» Enunciado 1
Nos registros, reescreva as linhas da linha com "## **Introduction**" até a linha com "This entity inherits", substituindo "inherits" por "extends" e deixando todo o resto inalterado.

A definição de regras de boas práticas e governança pelos controladores, operadores e associações e sindicatos de diversos setores econômicos constitui um campo muito relevante para o estabelecimento de determinados padrões e orientações para o cumprimento das regras da LGPD.

14/9/2021

(Imagem: Arte Migalhas)

A previsão do art. 50 da LGPD

O art. 50 da LGPD estabelece que os controladores e operadores, individualmente ou por meio de associações e entidades sindicais, podem formular regras de boas práticas e de governança relacionadas ao tratamento de dados pessoais, definindo “as condições de organização, o regime de funcionamento, os procedimentos, incluindo reclamações e petições de titulares, as normas de segurança, os padrões técnicos, as obrigações específicas para os diversos envolvidos no tratamento, as ações educativas, os mecanismos internos de supervisão e de mitigação de riscos e outros aspectos relacionados ao tratamento de dados pessoais1.

A previsão é relevantíssima e acaba sendo muitas vezes ignorada, mesmo pelos setores econômicos que envolvem intensa atividade de tratamento de dados pessoais.

Existência de diversas realidades e peculiaridades inerentes a diferentes setores da economia

Afinal, há realidades e circunstâncias diversas, inerentes ao funcionamento de cada setor da economia. Embora vários deles possam envolver o tratamento de dados pessoais, não é viável que a LGPD seja aplicada indiscriminadamente a todos os setores.

» Dados da tarefa
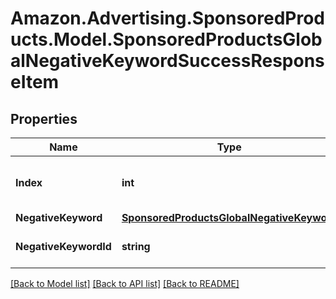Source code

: # Amazon.Advertising.SponsoredProducts.Model.SponsoredProductsGlobalNegativeKeywordSuccessResponseItem

## Properties

Name | Type | Description | Notes
------------ | ------------- | ------------- | -------------
**Index** | **int** | the index of the negativeKeyword in the array from the request body | 
**NegativeKeyword** | [**SponsoredProductsGlobalNegativeKeyword**](SponsoredProductsGlobalNegativeKeyword.md) |  | [optional] 
**NegativeKeywordId** | **string** | the negativeKeyword ID | [optional] 

[[Back to Model list]](../README.md#documentation-for-models) [[Back to API list]](../README.md#documentation-for-api-endpoints) [[Back to README]](../README.md)

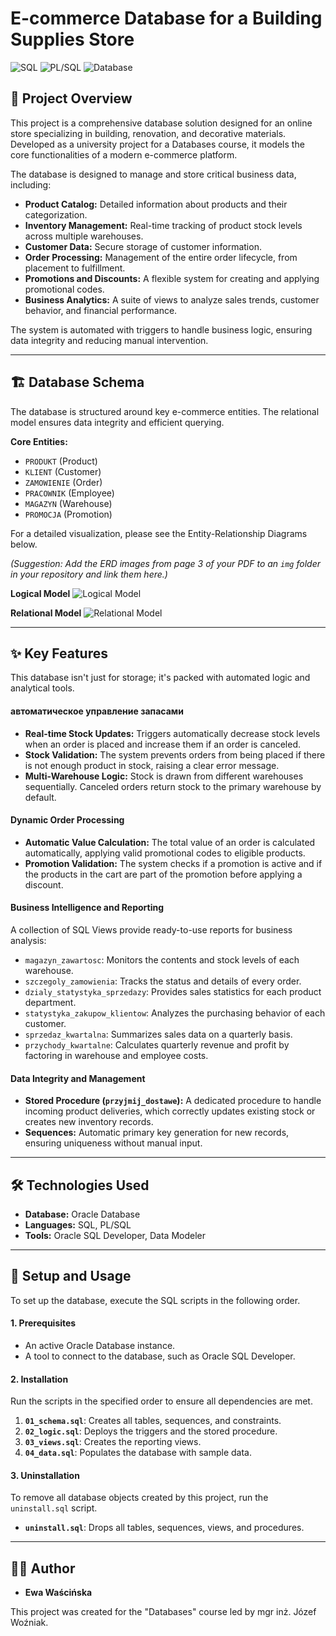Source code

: # E-commerce Database for a Building Supplies Store

![SQL](https://img.shields.io/badge/Language-SQL-blue)
![PL/SQL](https://img.shields.io/badge/Language-PL/SQL-orange)
![Database](https://img.shields.io/badge/Database-Oracle-red)

## 📖 Project Overview

This project is a comprehensive database solution designed for an online store specializing in building, renovation, and decorative materials. Developed as a university project for a Databases course, it models the core functionalities of a modern e-commerce platform.

The database is designed to manage and store critical business data, including:
* **Product Catalog:** Detailed information about products and their categorization.
* **Inventory Management:** Real-time tracking of product stock levels across multiple warehouses.
* **Customer Data:** Secure storage of customer information.
* **Order Processing:** Management of the entire order lifecycle, from placement to fulfillment.
* **Promotions and Discounts:** A flexible system for creating and applying promotional codes.
* **Business Analytics:** A suite of views to analyze sales trends, customer behavior, and financial performance.

The system is automated with triggers to handle business logic, ensuring data integrity and reducing manual intervention.

---

## 🏗️ Database Schema

The database is structured around key e-commerce entities. The relational model ensures data integrity and efficient querying.

**Core Entities:**
* `PRODUKT` (Product)
* `KLIENT` (Customer)
* `ZAMOWIENIE` (Order)
* `PRACOWNIK` (Employee)
* `MAGAZYN` (Warehouse)
* `PROMOCJA` (Promotion)

For a detailed visualization, please see the Entity-Relationship Diagrams below.

*(Suggestion: Add the ERD images from page 3 of your PDF to an `img` folder in your repository and link them here.)*

**Logical Model**
![Logical Model](img/logical_model.png)

**Relational Model**
![Relational Model](img/relational_model.png)

---

## ✨ Key Features

This database isn't just for storage; it's packed with automated logic and analytical tools.

####  автоматическое управление запасами
* **Real-time Stock Updates:** Triggers automatically decrease stock levels when an order is placed and increase them if an order is canceled.
* **Stock Validation:** The system prevents orders from being placed if there is not enough product in stock, raising a clear error message.
* **Multi-Warehouse Logic:** Stock is drawn from different warehouses sequentially. Canceled orders return stock to the primary warehouse by default.

#### Dynamic Order Processing
* **Automatic Value Calculation:** The total value of an order is calculated automatically, applying valid promotional codes to eligible products.
* **Promotion Validation:** The system checks if a promotion is active and if the products in the cart are part of the promotion before applying a discount.

#### Business Intelligence and Reporting
A collection of SQL Views provide ready-to-use reports for business analysis:
* `magazyn_zawartosc`: Monitors the contents and stock levels of each warehouse.
* `szczegoly_zamowienia`: Tracks the status and details of every order.
* `dzialy_statystyka_sprzedazy`: Provides sales statistics for each product department.
* `statystyka_zakupow_klientow`: Analyzes the purchasing behavior of each customer.
* `sprzedaz_kwartalna`: Summarizes sales data on a quarterly basis.
* `przychody_kwartalne`: Calculates quarterly revenue and profit by factoring in warehouse and employee costs.

#### Data Integrity and Management
* **Stored Procedure (`przyjmij_dostawe`):** A dedicated procedure to handle incoming product deliveries, which correctly updates existing stock or creates new inventory records.
* **Sequences:** Automatic primary key generation for new records, ensuring uniqueness without manual input.

---

## 🛠️ Technologies Used

* **Database:** Oracle Database
* **Languages:** SQL, PL/SQL
* **Tools:** Oracle SQL Developer, Data Modeler

---

## 🚀 Setup and Usage

To set up the database, execute the SQL scripts in the following order.

#### 1. Prerequisites
* An active Oracle Database instance.
* A tool to connect to the database, such as Oracle SQL Developer.

#### 2. Installation
Run the scripts in the specified order to ensure all dependencies are met.

1.  **`01_schema.sql`**: Creates all tables, sequences, and constraints.
2.  **`02_logic.sql`**: Deploys the triggers and the stored procedure.
3.  **`03_views.sql`**: Creates the reporting views.
4.  **`04_data.sql`**: Populates the database with sample data.

#### 3. Uninstallation
To remove all database objects created by this project, run the `uninstall.sql` script.
* **`uninstall.sql`**: Drops all tables, sequences, views, and procedures.

---

## 👩‍💻 Author

* **Ewa Waścińska**

This project was created for the "Databases" course led by mgr inż. Józef Woźniak.

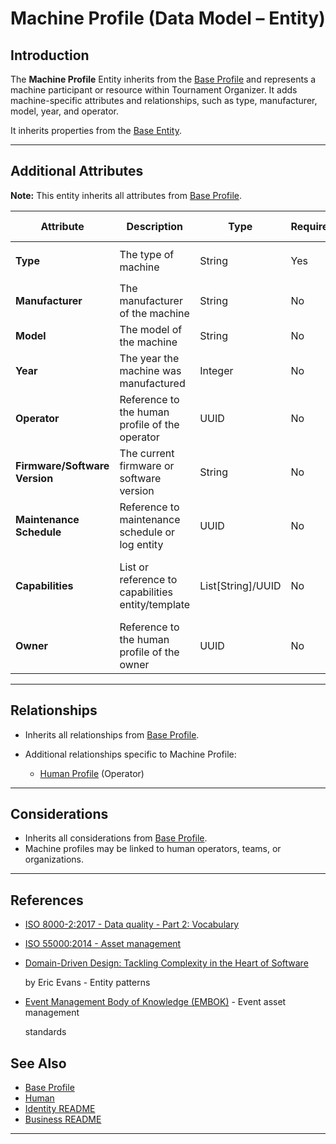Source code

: # **Machine Profile** (Data Model – Entity)

## **Introduction**

The **Machine Profile** Entity inherits from the [Base Profile](../../identity/profile/base_profile.md) and
represents a machine participant or resource within Tournament Organizer. It adds machine-specific attributes and
relationships, such as type, manufacturer, model, year, and operator.

It inherits properties from the [Base Entity](../../foundation/base_entity.md).

---

## **Additional Attributes**

**Note:** This entity inherits all attributes from [Base Profile](../../identity/profile/base_profile.md).

| Attribute                     | Description                                       | Type                   | Required | Notes / Example                                                                                                                                                                                              |
| ----------------------------- | ------------------------------------------------- | ---------------------- | -------- | ------------------------------------------------------------------------------------------------------------------------------------------------------------------------------------------------------------ |
| **Type**                      | The type of machine                               | String                 | Yes      | `"Printer"`, `"Scoreboard"`, `"Camera"`                                                                                                                                                                      |
| **Manufacturer**              | The manufacturer of the machine                   | String                 | No       | `"Canon"`, `"Epson"`                                                                                                                                                                                         |
| **Model**                     | The model of the machine                          | String                 | No       | `"X1000"`, `"ProCam"`                                                                                                                                                                                        |
| **Year**                      | The year the machine was manufactured             | Integer                | No       | `2021`                                                                                                                                                                                                       |
| **Operator**                  | Reference to the human profile of the operator    | UUID                   | No       | Links to [Human Profile](../../identity/profile/human.md)                                                                                                                                         |
| **Firmware/Software Version** | The current firmware or software version          | String                 | No       | Example: "v1.0.3"                                                                                                                                                                                            |
| **Maintenance Schedule**      | Reference to maintenance schedule or log entity   | UUID                   | No       | Links to Maintenance Log <!-- TODO: Create maintenance log -->                                    |
| **Capabilities**              | List or reference to capabilities entity/template | List[String]/UUID      | No       | Example: ["Printing", "Scanning"] or link to Capabilities <!-- TODO: Create capabilities model --> |
| **Owner**                     | Reference to the human profile of the owner       | UUID                   | No       | Links to [Human Profile](../../identity/profile/human.md)                                                                                                                                         |

---

## **Relationships**

- Inherits all relationships from [Base Profile](../../identity/profile/base_profile.md).
- Additional relationships specific to Machine Profile:

  - [Human Profile](../../identity/profile/human.md) (Operator)

---

## **Considerations**

- Inherits all considerations from [Base Profile](../../identity/profile/base_profile.md).
- Machine profiles may be linked to human operators, teams, or organizations.

---

## References

- [ISO 8000-2:2017 - Data quality - Part 2: Vocabulary](https://www.iso.org/standard/36326.html)
- [ISO 55000:2014 - Asset management](https://www.iso.org/standard/55088.html)
- [Domain-Driven Design: Tackling Complexity in the Heart of Software](https://www.amazon.com/Domain-Driven-Design-Tackling-Complexity-Software/dp/0321125215)

  by Eric Evans - Entity patterns

- [Event Management Body of Knowledge (EMBOK)](https://www.embok.org/index.php/embok-model) - Event asset management

  standards

## See Also

- [Base Profile](../../identity/profile/base_profile.md)
- [Human](../../identity/profile/human.md)
- [Identity README](../../identity/README.md)
- [Business README](../../README.md)

---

» Enunciado 2
Liste todos os agentes que, segundo a primeira frase do texto sobre a LGPD, definem regras de boas práticas e governança.

» Resolução 1
## **Introduction**

The **Machine Profile** Entity extends from the [Base Profile](../../identity/profile/base_profile.md) and
represents a machine participant or resource within Tournament Organizer. It adds machine-specific attributes and
relationships, such as type, manufacturer, model, year, and operator.

It extends properties from the [Base Entity](../../foundation/base_entity.md).

---

## **Additional Attributes**

**Note:** This entity extends all attributes from [Base Profile](../../identity/profile/base_profile.md).

» Resolução 2
- controladores
- operadores
- associações de diversos setores econômicos
- sindicatos de diversos setores econômicos